Marking notes. 1 mark — K_sp(fluorapatite) << K_sp(hydroxyapatite) stated or implied; 1 mark — Le Chatelier explanation: acid removes a product of dissolution, shifting equilibrium right; 1 mark — links smaller K_sp to lower solubility / greater resistance to dissolution.

Sample response. Dissolution equation: Ag₂CrO₄(s) ⇌ 2Ag⁺(aq) + CrO₄²⁻(aq). Ion concentrations in terms of s: [Ag⁺] = 2s = 2(6.5 × 10⁻⁵) = 1.30 × 10⁻⁴ mol/L; [CrO₄²⁻] = s = 6.5 × 10⁻⁵ mol/L. K_sp = [Ag⁺]²[CrO₄²⁻] = (1.30 × 10⁻⁴)²(6.5 × 10⁻⁵) = (1.69 × 10⁻⁸)(6.5 × 10⁻⁵) = 1.1 × 10⁻¹².

Marking notes. 1 mark — correct dissolution equation with [Ag⁺] = 2s and [CrO₄²⁻] = s identified; 1 mark — correct K_sp value (accept 1.0–1.2 × 10⁻¹² for rounding).

(a) Molar solubility calculations:
CaCO₃ (1:1): K_sp = [Ca²⁺][CO₃²⁻] = s² = 3.3 × 10⁻⁹. s = √(3.3 × 10⁻⁹) = 5.74 × 10⁻⁵ mol/L.
CaSO₄ (1:1): K_sp = [Ca²⁺][SO₄²⁻] = s² = 4.9 × 10⁻⁵. s = √(4.9 × 10⁻⁵) = 7.00 × 10⁻³ mol/L.
(1 mark each K_sp expression, 1 mark each correctly calculated s — total 4 marks.)

(b) Which dissolves more readily: CaSO₄ (gypsum) is ~122× more soluble than calcite (CaCO₃). Exposed to rainwater, CaSO₄ dissolves far more readily. For precipitation to form a cave mineral, the ion product must exceed K_sp: because CaSO₄ is more soluble (larger K_sp), it is harder for evaporation or CO₂ loss to raise concentrations above its K_sp threshold — therefore calcite (CaCO₃) precipitates more readily to form stalactites/stalagmites. (2 marks: 1 for quantitative comparison, 1 for correct conclusion about calcite precipitating more readily.)

(c) Ba²⁺ conversion of CaSO₄ to BaSO₄: CaSO₄ (K_sp = 4.9 × 10⁻⁵) has a far larger K_sp than BaSO₄ (K_sp = 1.1 × 10⁻¹⁰).
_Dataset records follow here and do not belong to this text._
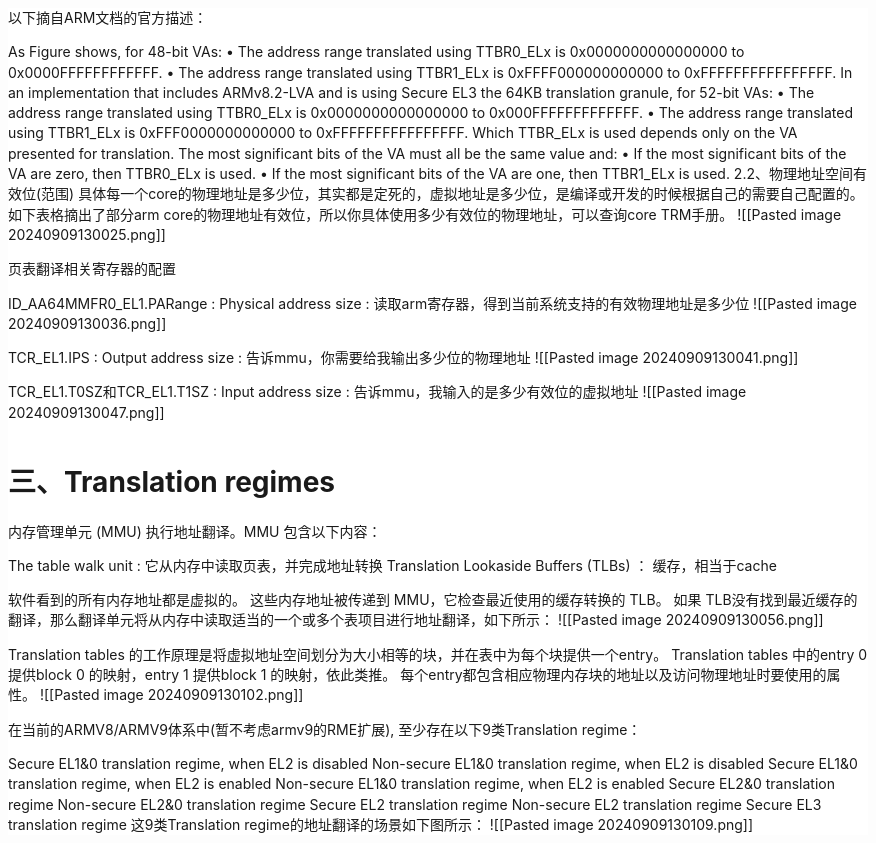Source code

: 以下摘自ARM文档的官方描述：

As Figure shows, for 48-bit VAs:
• The address range translated using TTBR0_ELx is 0x0000000000000000 to 0x0000FFFFFFFFFFFF.
• The address range translated using TTBR1_ELx is 0xFFFF000000000000 to 0xFFFFFFFFFFFFFFFF.
In an implementation that includes ARMv8.2-LVA and is using Secure EL3 the 64KB translation granule, for 52-bit VAs:
• The address range translated using TTBR0_ELx is 0x0000000000000000 to 0x000FFFFFFFFFFFFF.
• The address range translated using TTBR1_ELx is 0xFFF0000000000000 to 0xFFFFFFFFFFFFFFFF.
Which TTBR_ELx is used depends only on the VA presented for translation. The most significant bits of the VA must all be the same value and:
• If the most significant bits of the VA are zero, then TTBR0_ELx is used.
• If the most significant bits of the VA are one, then TTBR1_ELx is used.
2.2、物理地址空间有效位(范围)
具体每一个core的物理地址是多少位，其实都是定死的，虚拟地址是多少位，是编译或开发的时候根据自己的需要自己配置的。如下表格摘出了部分arm core的物理地址有效位，所以你具体使用多少有效位的物理地址，可以查询core TRM手册。
!\[\[Pasted image 20240909130025.png\]\]

页表翻译相关寄存器的配置

ID_AA64MMFR0_EL1.PARange : Physical address size : 读取arm寄存器，得到当前系统支持的有效物理地址是多少位
!\[\[Pasted image 20240909130036.png\]\]

TCR_EL1.IPS : Output address size : 告诉mmu，你需要给我输出多少位的物理地址
!\[\[Pasted image 20240909130041.png\]\]

TCR_EL1.T0SZ和TCR_EL1.T1SZ : Input address size : 告诉mmu，我输入的是多少有效位的虚拟地址
!\[\[Pasted image 20240909130047.png\]\]

# 三、Translation regimes

内存管理单元 (MMU) 执行地址翻译。MMU 包含以下内容：

The table walk unit : 它从内存中读取页表，并完成地址转换
Translation Lookaside Buffers (TLBs) ： 缓存，相当于cache

软件看到的所有内存地址都是虚拟的。 这些内存地址被传递到 MMU，它检查最近使用的缓存转换的 TLB。 如果 TLB没有找到最近缓存的翻译，那么翻译单元将从内存中读取适当的一个或多个表项目进行地址翻译，如下所示：
!\[\[Pasted image 20240909130056.png\]\]

Translation tables 的工作原理是将虚拟地址空间划分为大小相等的块，并在表中为每个块提供一个entry。
Translation tables 中的entry 0 提供block 0 的映射，entry 1 提供block 1 的映射，依此类推。 每个entry都包含相应物理内存块的地址以及访问物理地址时要使用的属性。
!\[\[Pasted image 20240909130102.png\]\]

在当前的ARMV8/ARMV9体系中(暂不考虑armv9的RME扩展), 至少存在以下9类Translation regime：

Secure EL1&0 translation regime, when EL2 is disabled
Non-secure EL1&0 translation regime, when EL2 is disabled
Secure EL1&0 translation regime, when EL2 is enabled
Non-secure EL1&0 translation regime, when EL2 is enabled
Secure EL2&0 translation regime
Non-secure EL2&0 translation regime
Secure EL2 translation regime
Non-secure EL2 translation regime
Secure EL3 translation regime
这9类Translation regime的地址翻译的场景如下图所示：
!\[\[Pasted image 20240909130109.png\]\]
The net reaction CaSO₄(s) + Ba²⁺(aq) → BaSO₄(s) + Ca²⁺(aq) is favoured because BaSO₄ is far less soluble — the system converts the more soluble sulphate to the less soluble sulphate, releasing Ca²⁺ into solution. K_net = K_sp(CaSO₄)/K_sp(BaSO₄) = 4.9 × 10⁻⁵/1.1 × 10⁻¹⁰ ≈ 4.5 × 10⁵ ≫ 1 — thermodynamically highly favourable. (3 marks: 1 for K_sp comparison, 1 for direction/net reaction, 1 for K_net calculation or equivalent argument.)
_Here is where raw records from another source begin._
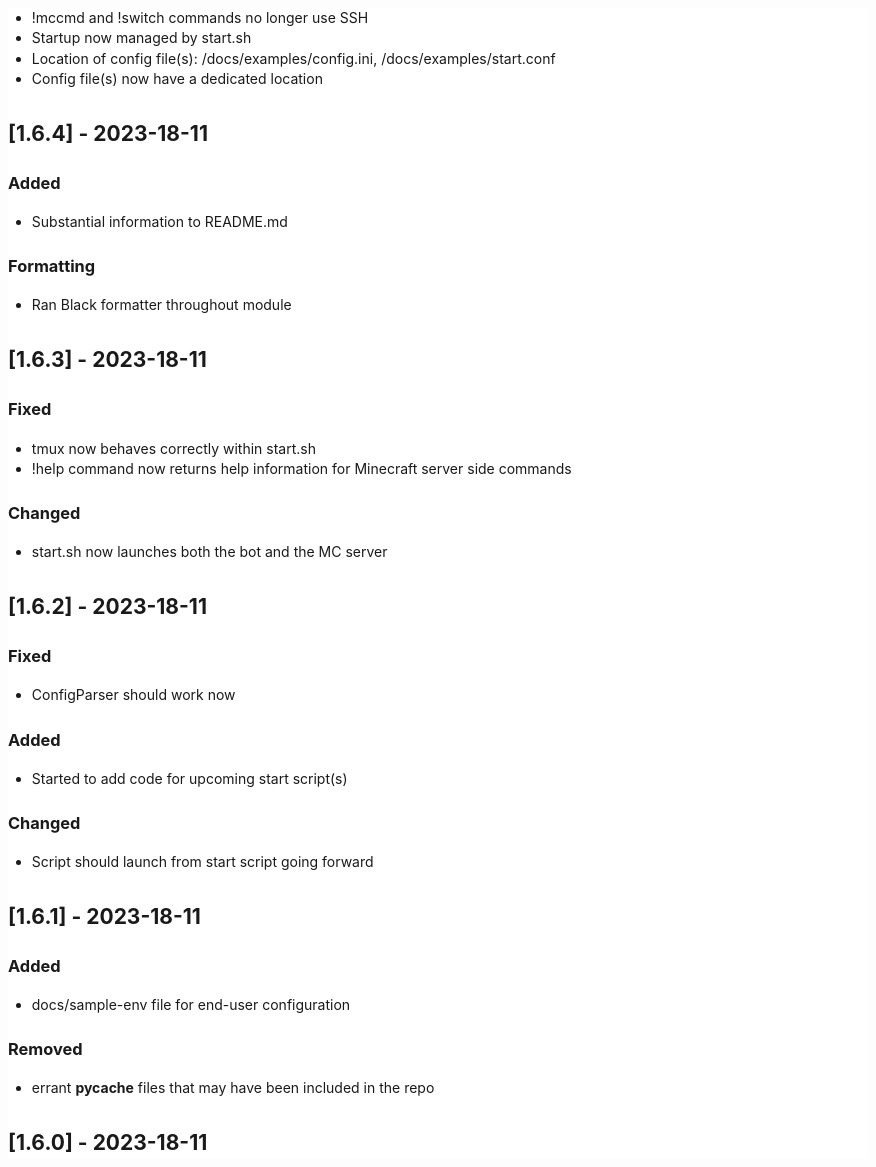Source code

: - !mccmd and !switch commands no longer use SSH
- Startup now managed by start.sh
- Location of config file(s): /docs/examples/config.ini, /docs/examples/start.conf
- Config file(s) now have a dedicated location

## [1.6.4] - 2023-18-11

### Added

- Substantial information to README.md

### Formatting

- Ran Black formatter throughout module

## [1.6.3] - 2023-18-11

### Fixed

- tmux now behaves correctly within start.sh
- !help command now returns help information for Minecraft server side commands

### Changed

- start.sh now launches both the bot and the MC server

## [1.6.2] - 2023-18-11

### Fixed

- ConfigParser should work now

### Added

- Started to add code for upcoming start script(s)

### Changed

- Script should launch from start script going forward

## [1.6.1] - 2023-18-11

### Added

- docs/sample-env file for end-user configuration

### Removed

- errant **pycache** files that may have been included in the repo

## [1.6.0] - 2023-18-11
Sample response. K_sp alone is sufficient to rank solubility only when the compounds being compared have the same formula type (the same ion ratio). For compounds with different formula types, K_sp alone is not sufficient and can be actively misleading. Consider AgCl (1:1 type, K_sp = 1.8 × 10⁻¹⁰) and CaF₂ (1:2 type, K_sp = 3.9 × 10⁻¹¹). A naive comparison suggests CaF₂ is less soluble because its K_sp is smaller. Calculating molar solubility reveals the opposite: for AgCl (1:1), K_sp = s², so s = √(1.8 × 10⁻¹⁰) = 1.34 × 10⁻⁵ mol/L. For CaF₂ (1:2), [Ca²⁺] = s and [F⁻] = 2s, so K_sp = s(2s)² = 4s³ = 3.9 × 10⁻¹¹; s = (9.75 × 10⁻¹²)^1/3 = 2.14 × 10⁻⁴ mol/L. CaF₂ is approximately 16 times more soluble than AgCl despite its smaller K_sp, because producing two F⁻ ions per formula unit amplifies the contribution of each mole dissolved to the ion product. The claim is therefore partially correct: K_sp alone is sufficient for comparing salts of the same formula type but is insufficient and unreliable for different formula types, where molar solubility must be calculated for each salt and compared directly.

Marking notes. 1 mark — identifies that K_sp comparison is valid only for same formula type. 1 mark — names two appropriate compounds with different formula types (e.g. AgCl and CaF₂). 1 mark — correct K_sp expression for the 1:2 salt (K_sp = 4s³). 1 mark — correct molar solubility calculation for at least one compound, showing all working. 1 mark — correct molar solubility for the second compound. 1 mark — explicitly states which compound is more soluble and reconciles this with the K_sp values (counter-intuitive result). 1 mark — clear evaluative judgement: K_sp sufficient for same formula type, insufficient across different formula types.